The problem with correlated predictors is that there’s no way to pin-point the unique effect of the individual predictors. Well, that’s a bit of a lie. We can determine partial effects if the model is correctly specified.

Here’s the simulation: Let’s take two correlated predictors, \(x\) and \(z\), and say they have some joint effect on \(y\).

This code block simulates the correlated variates. \(x\) and \(z\) are correlated with a Pearson’s correlation of \(0.9\).

```
library(MASS)
rho <- 0.9
beta <- c(3, -1, 1)
dat <- data.frame(mvrnorm(100, c(5, 5), matrix(rho, 2, 2) + diag(1 - rho, 2)))
colnames(dat) <- c('x', 'z')
mat <- model.matrix( ~ x + z, dat)
```

We can create the response and tack on some random noise.

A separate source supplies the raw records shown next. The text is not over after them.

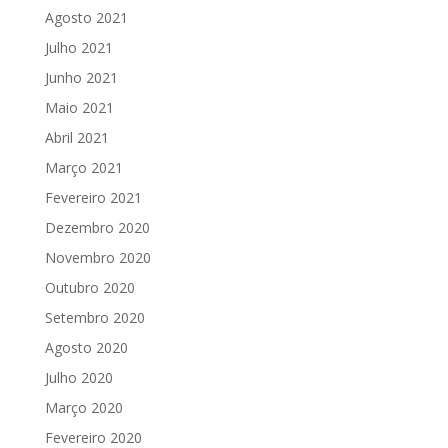
Agosto 2021
Julho 2021
Junho 2021
Maio 2021
Abril 2021
Março 2021
Fevereiro 2021
Dezembro 2020
Novembro 2020
Outubro 2020
Setembro 2020
Agosto 2020
Julho 2020
Março 2020
Fevereiro 2020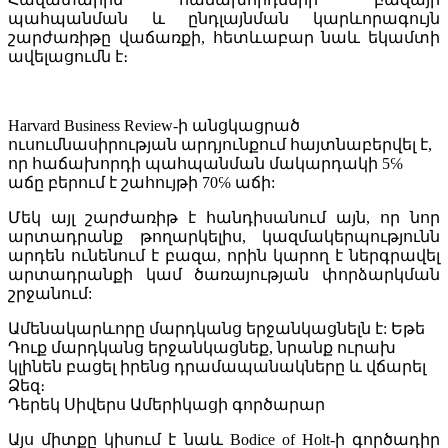
պահպանման և ընդլայնման կարևորագույն
շարժառիթը վաճառքի, հետևաբար նաև եկամտի
ավելացումն է։
Harvard Business Review-ի անցկացրած
ուսումնասիրության արդյունքում հայտնաբերվել է,
որ հաճախորդի պահպանման մակարդակի 5℅
աճը բերում է շահույթի 70℅ աճի:
Մեկ այլ շարժառիթ է հանդիսանում այն, որ նոր
արտադրանք թողարկելիս, կազմակերպությունն
արդեն ունենում է բազա, որին կարող է ներգրավել
արտադրանքի կամ ծառայության փորձարկման
շրջանում:
Ամենակարևորը մարդկանց երջանկացնելն է: Եթե
Դուք մարդկանց երջանկացնեք, նրանք ուրախ
կլինեն բացել իրենց դրամապանակները և վճարել
Ձեզ։
Դերեկ Սիվերս
Ամերիկացի գործարար
Այս միտքը կիսում է նաև Bodice of Holt-ի գործադիր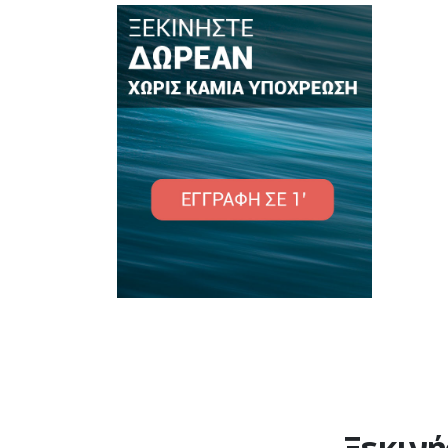
Ξεκινή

This is a standard linear regression model \(y=X \beta + \varepsilon\).

`dat$y <- mat %*% beta + rnorm(100)`

If we take a look at the model output, we will see that the effects are correctly recovered:

`lm(y ~ ., dat)`

```
##
## Call:
## lm(formula = y ~ ., data = dat)
##
## Coefficients:
## (Intercept) x z
## 3.4054 -0.7082 0.6497
```

But the “issue”^{1} is that correct effect identification depends on correct model specification.

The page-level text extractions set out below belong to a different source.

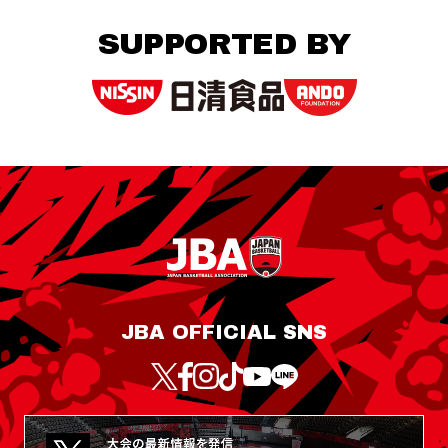
SUPPORTED BY
JBA OFFICIAL SNS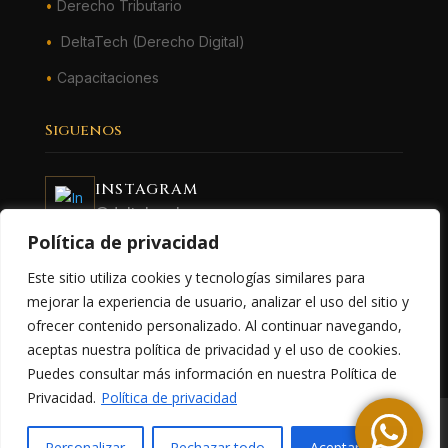
•
Derecho Tributario
•
DeltaTech (Derecho Digital)
•
Capacitaciones
Siguenos
INSTAGRAM
@deltalegal.ec
LINKEDIN
Política de privacidad
Delta Legal Abogados
Este sitio utiliza cookies y tecnologías similares para
FACEBOOK
mejorar la experiencia de usuario, analizar el uso del sitio y
Delta Legal
ofrecer contenido personalizado. Al continuar navegando,
aceptas nuestra política de privacidad y el uso de cookies.
Puedes consultar más información en nuestra Política de
Privacidad.
Política de privacidad
Sitio web
diseñado y desarrollado
por
Espectrosoft.
©
Personalizar
Rechazar todo
Aceptar todo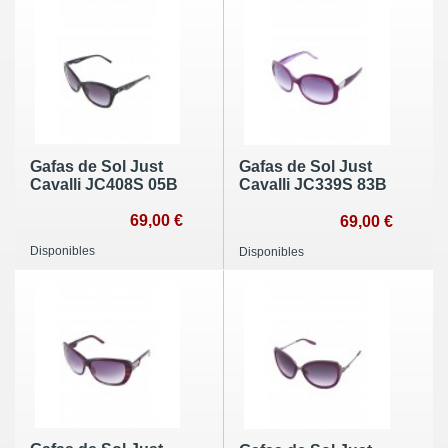
Gafas de Sol Just
Gafas de Sol Just
Cavalli JC408S 05B
Cavalli JC339S 83B
69,00 €
69,00 €
Disponibles
Disponibles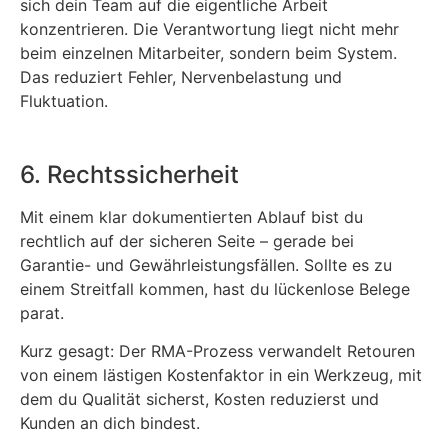
sich dein Team auf die eigentliche Arbeit
konzentrieren. Die Verantwortung liegt nicht mehr
beim einzelnen Mitarbeiter, sondern beim System.
Das reduziert Fehler, Nervenbelastung und
Fluktuation.
6. Rechtssicherheit
Mit einem klar dokumentierten Ablauf bist du
rechtlich auf der sicheren Seite – gerade bei
Garantie- und Gewährleistungsfällen. Sollte es zu
einem Streitfall kommen, hast du lückenlose Belege
parat.
Kurz gesagt: Der RMA-Prozess verwandelt Retouren
von einem lästigen Kostenfaktor in ein Werkzeug, mit
dem du Qualität sicherst, Kosten reduzierst und
Kunden an dich bindest.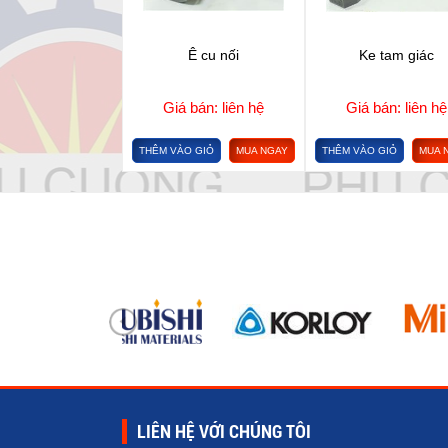
Ê cu nối
Ke tam giác
Giá bán: liên hệ
Giá bán: liên hệ
THÊM VÀO GIỎ
MUA NGAY
THÊM VÀO GIỎ
MUA 
LIÊN HỆ VỚI CHÚNG TÔI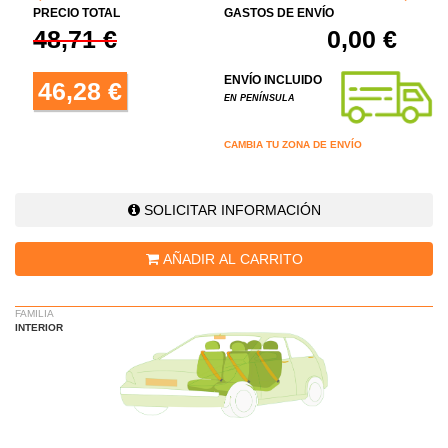
PRECIO TOTAL
GASTOS DE ENVÍO
48,71 €
0,00 €
ENVÍO INCLUIDO
46,28 €
EN PENÍNSULA
CAMBIA TU ZONA DE ENVÍO
SOLICITAR INFORMACIÓN
AÑADIR AL CARRITO
FAMILIA
INTERIOR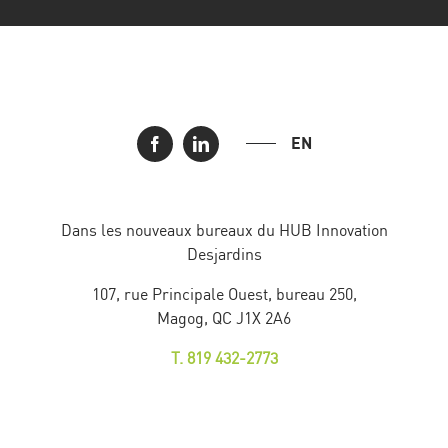
EN
Dans les nouveaux bureaux du HUB Innovation
Desjardins
107, rue Principale Ouest, bureau 250,
Magog, QC J1X 2A6
T. 819 432-2773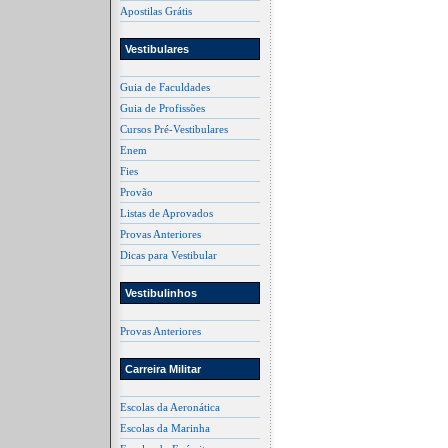
Apostilas Grátis
Vestibulares
Guia de Faculdades
Guia de Profissões
Cursos Pré-Vestibulares
Enem
Fies
Provão
Listas de Aprovados
Provas Anteriores
Dicas para Vestibular
Vestibulinhos
Provas Anteriores
Carreira Militar
Escolas da Aeronática
Escolas da Marinha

Here are the “raw” effect estimates:

`lm(y ~ x, dat)`

```
##
## Call:
## lm(formula = y ~ x, data = dat)
##
## Coefficients:
## (Intercept) x
## 3.61735 -0.09406
```

`lm(y ~ z, dat)`

```
##
## Call:
## lm(formula = y ~ z, data = dat)
##
## Coefficients:
## (Intercept) z
## 2.82566 0.06294
```

What is going on here?

The key point is that marginal effects are not the same as conditional effects. The model `y ~ x + y`

estimates the effect of `x`

on `y`

conditional on a value of `z`

, and the effect of `z`

on `y`

conditional on a value of `x`

. However, `y ~ x`

estimates the effect of `x`

on `y`

unconditionally.

When data are collected from an orthogonal designed experiment it happens that these effects coincide, and so model mis-specification isn’t such a big deal. In any other case, we need to have some good idea of what we wish to condition on. This is my “resolution” to Simpson’s “paradox”.

Thomas Lumley discussed this issue very clearly on his blog.